■ **Exercise brief**
Please restate the records that follow exactly, skipping their images.

++++ Data to use ++++

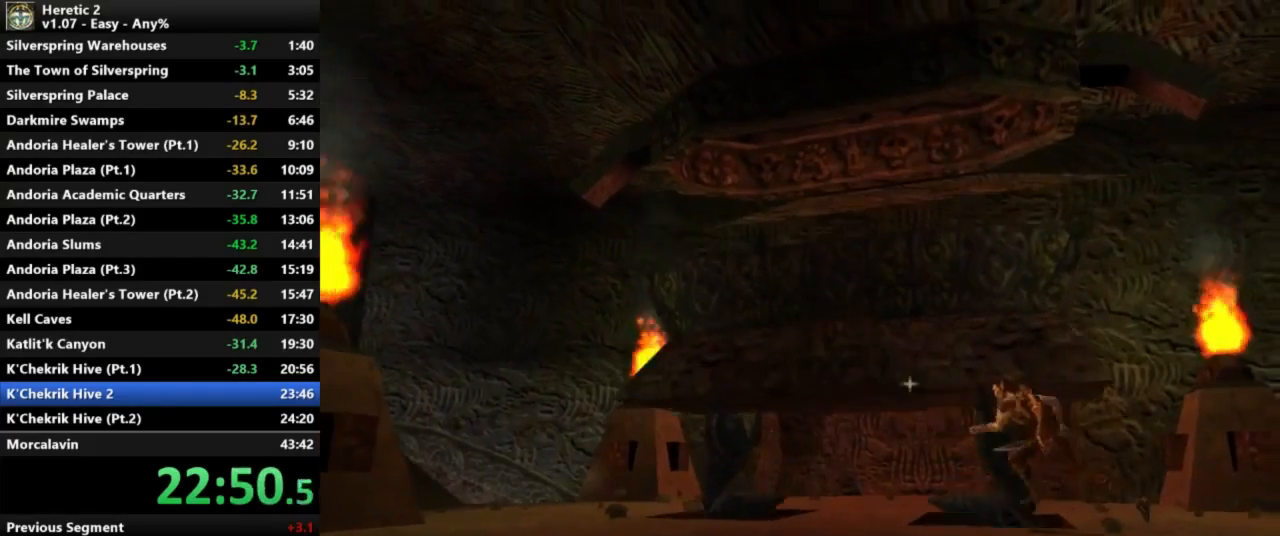
{"keys": ["e", "w"], "mouse": [], "events": []}
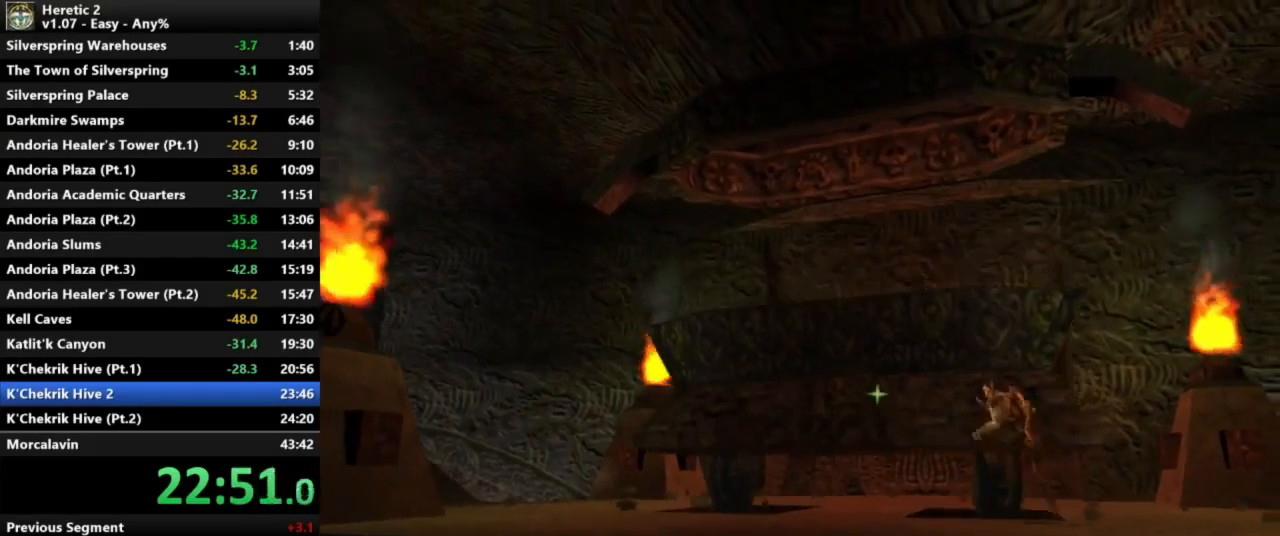
{"keys": ["e", "w"], "mouse": [], "events": []}
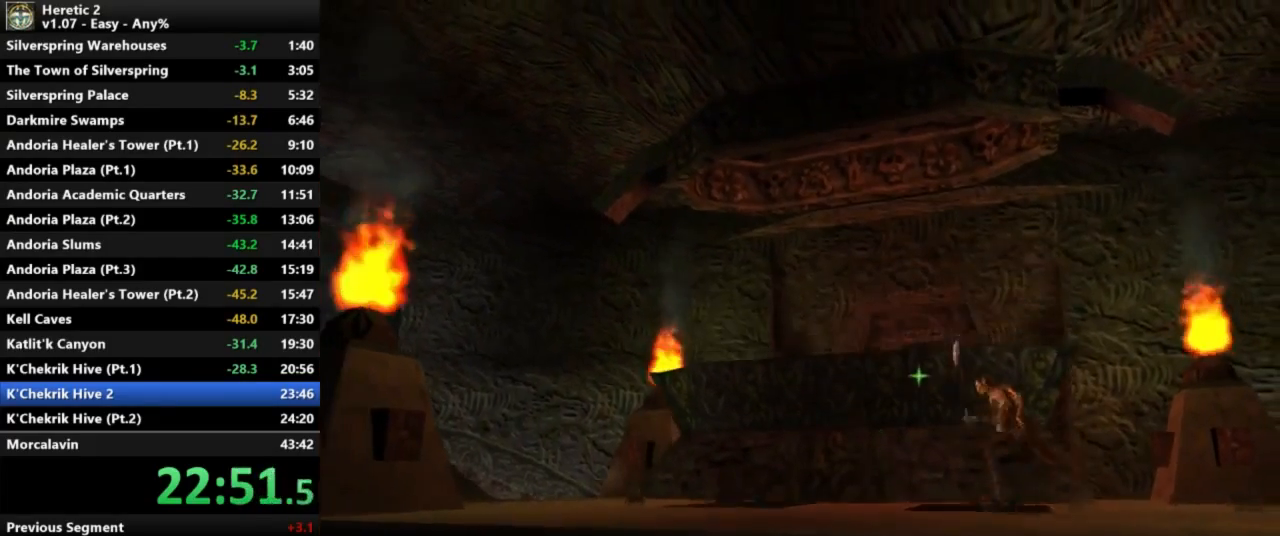
{"keys": ["e", "w"], "mouse": [], "events": []}
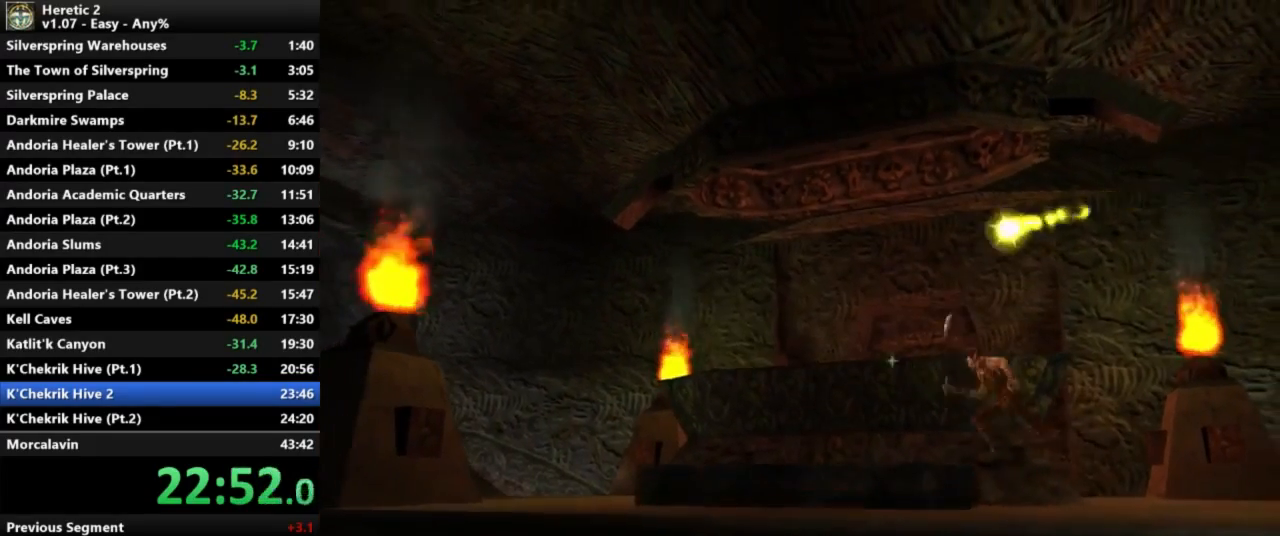
{"keys": ["e", "w"], "mouse": [], "events": []}
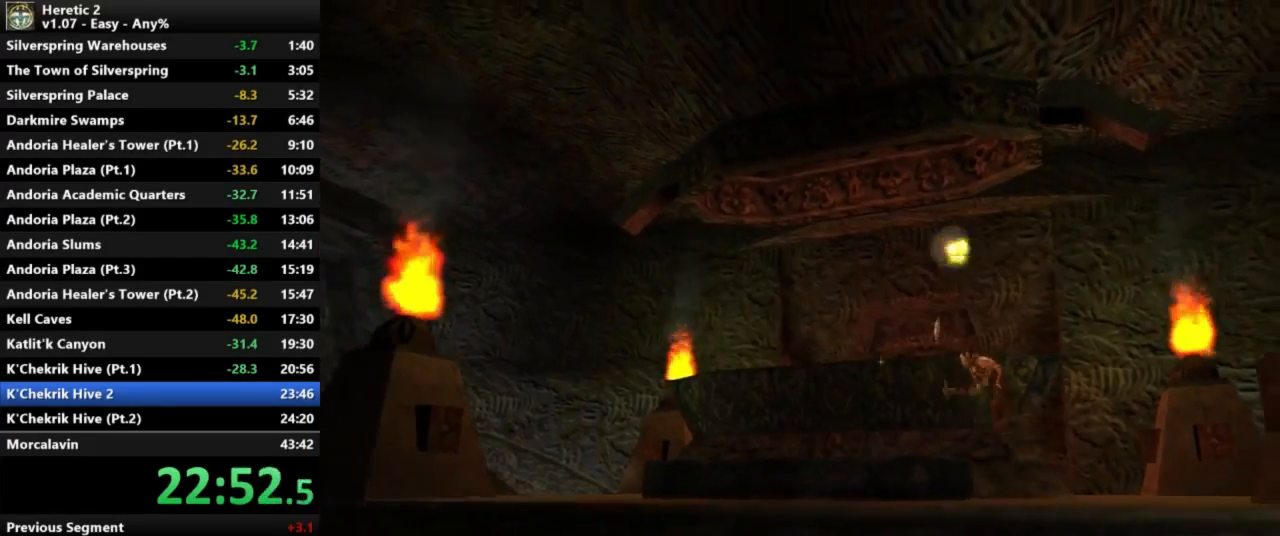
{"keys": ["e", "w"], "mouse": [], "events": []}
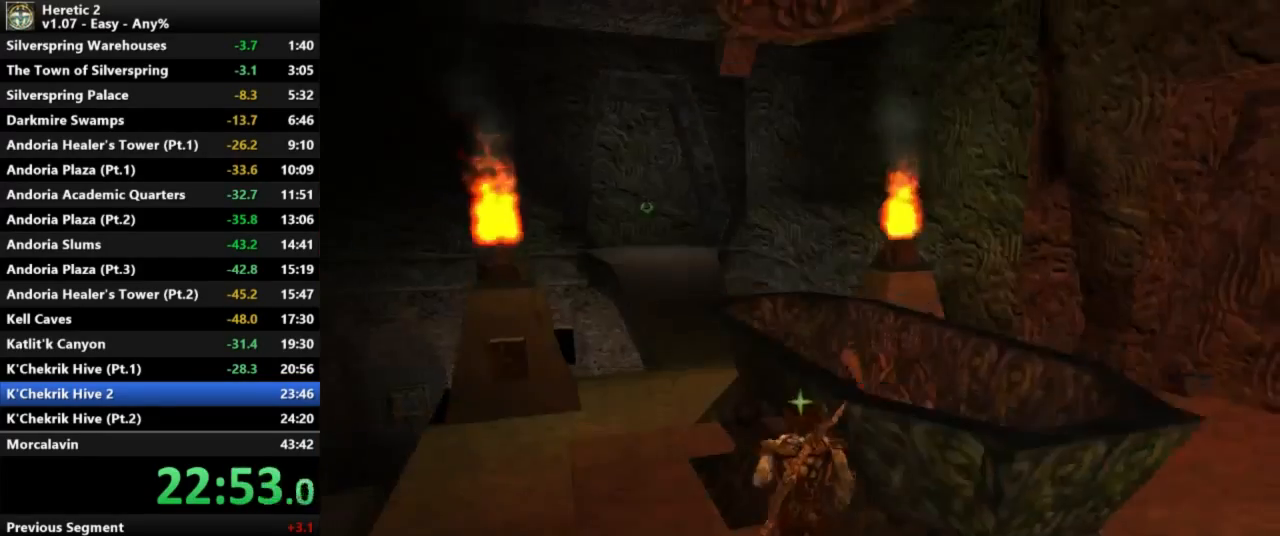
{"keys": ["e", "w"], "mouse": [], "events": []}
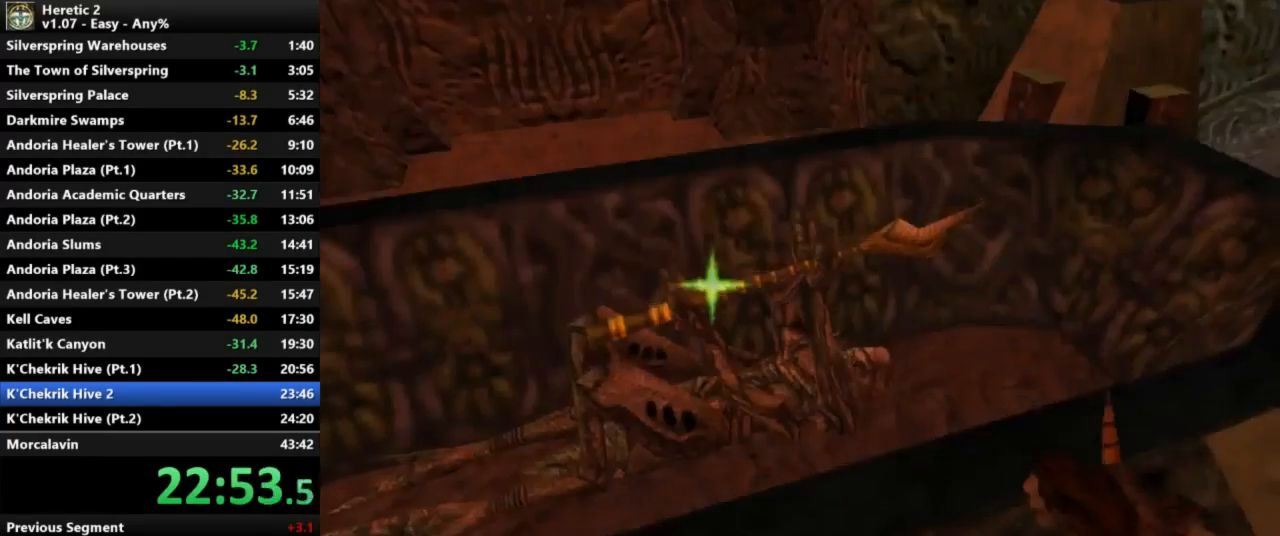
{"keys": ["space", "w"], "mouse": [], "events": [[133, "e", "up"], [167, "space", "down"]]}
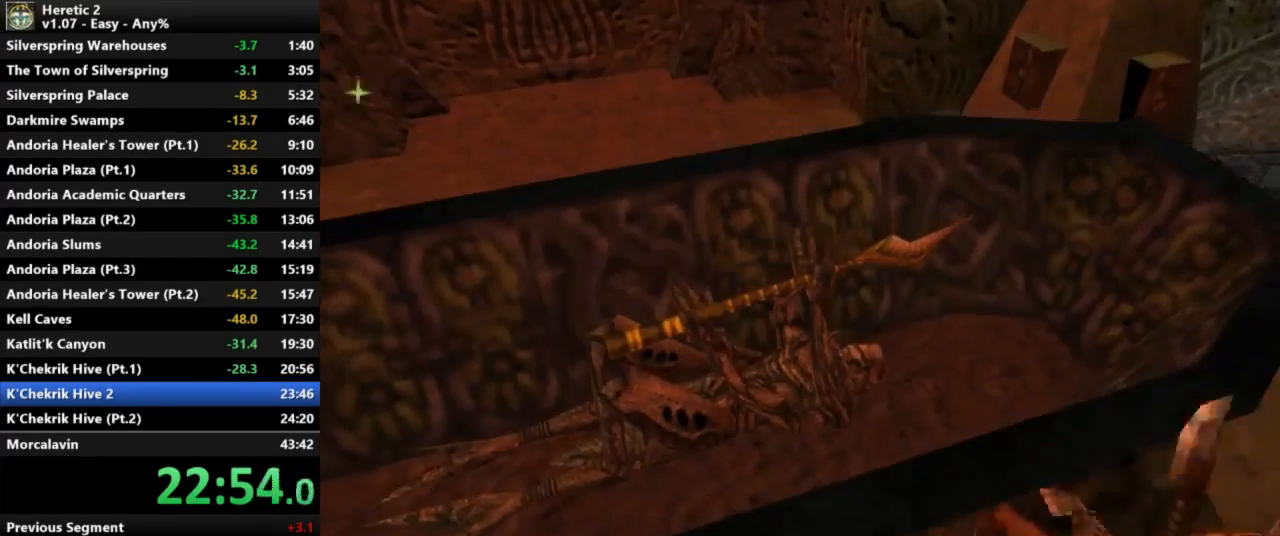
{"keys": ["space", "w"], "mouse": [], "events": []}
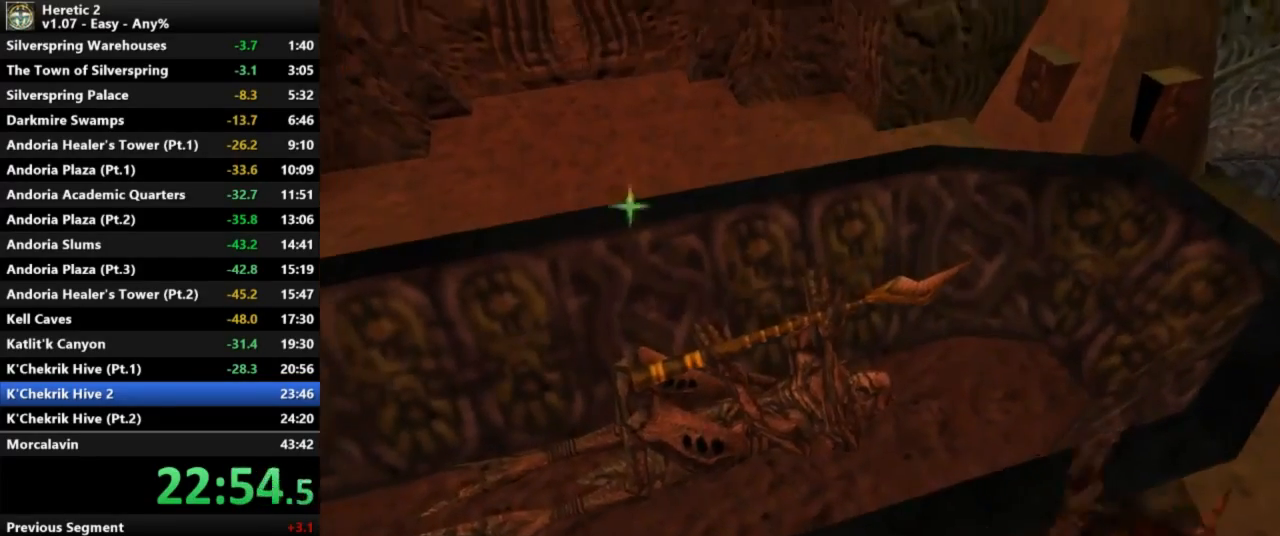
{"keys": ["space", "w"], "mouse": [], "events": []}
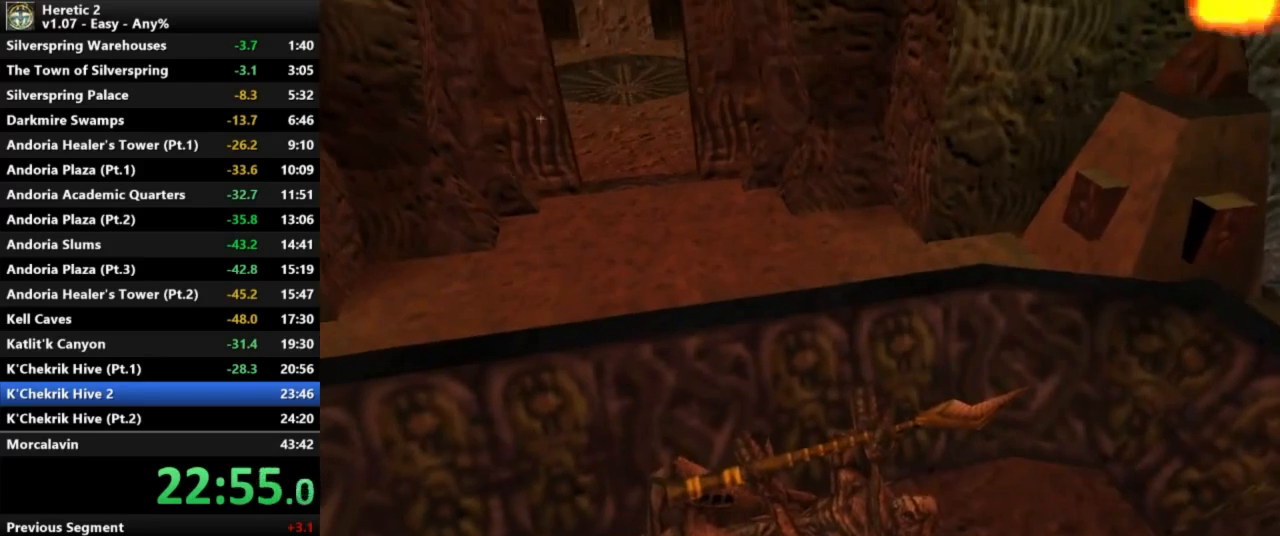
{"keys": ["space", "w"], "mouse": [], "events": []}
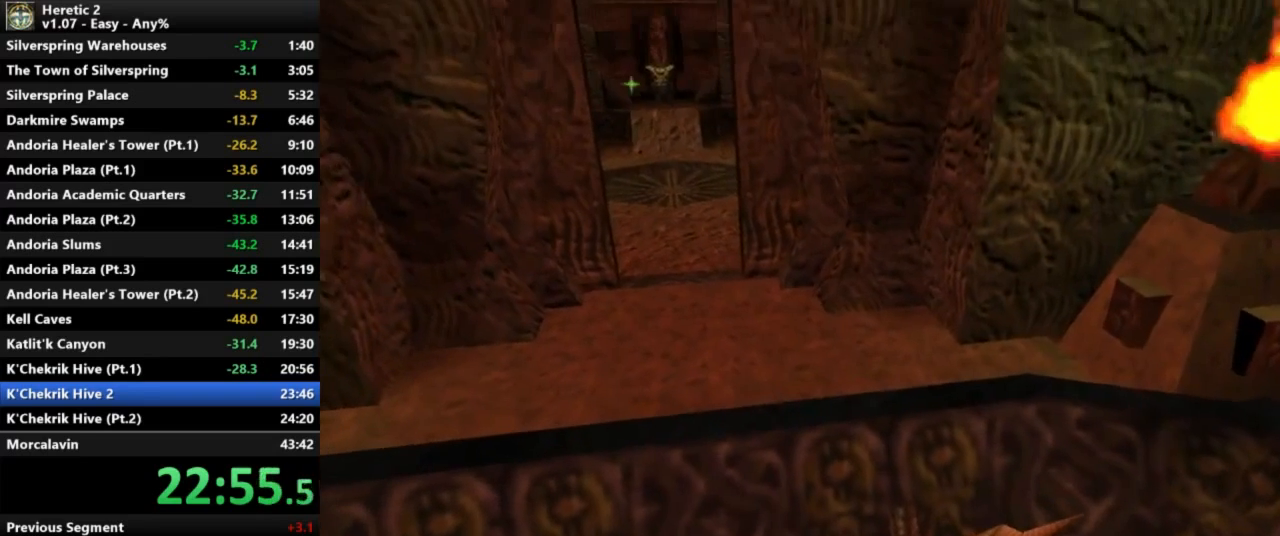
{"keys": ["space", "w"], "mouse": [], "events": []}
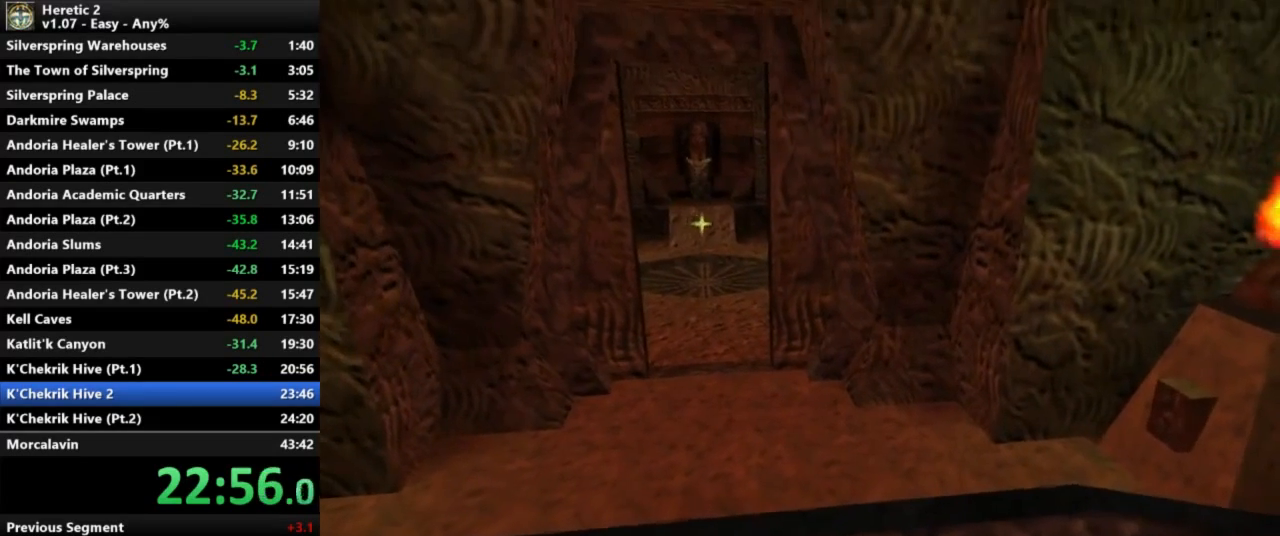
{"keys": ["space", "w"], "mouse": [], "events": []}
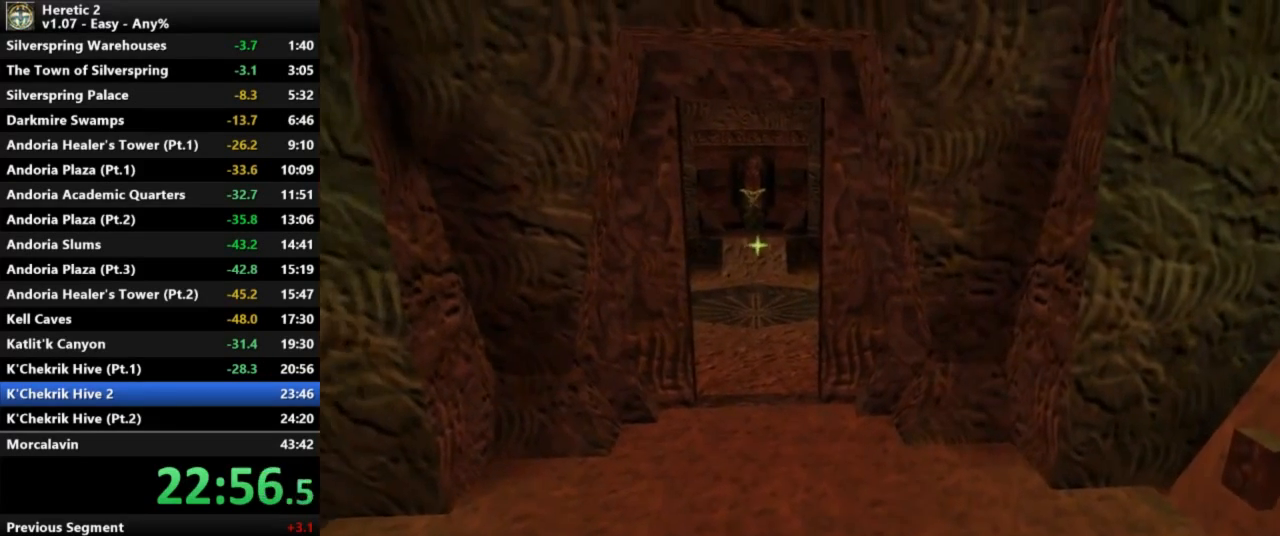
{"keys": ["space", "w"], "mouse": [], "events": []}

++++

■ **Answer section**
{"keys": ["e", "w"], "mouse": [], "events": []}
{"keys": ["e", "w"], "mouse": [], "events": []}
{"keys": ["e", "w"], "mouse": [], "events": []}
{"keys": ["e", "w"], "mouse": [], "events": []}
{"keys": ["e", "w"], "mouse": [], "events": []}
{"keys": ["e", "w"], "mouse": [], "events": []}
{"keys": ["space", "w"], "mouse": [], "events": [[133, "e", "up"], [167, "space", "down"]]}
{"keys": ["space", "w"], "mouse": [], "events": []}
{"keys": ["space", "w"], "mouse": [], "events": []}
{"keys": ["space", "w"], "mouse": [], "events": []}
{"keys": ["space", "w"], "mouse": [], "events": []}
{"keys": ["space", "w"], "mouse": [], "events": []}
{"keys": ["space", "w"], "mouse": [], "events": []}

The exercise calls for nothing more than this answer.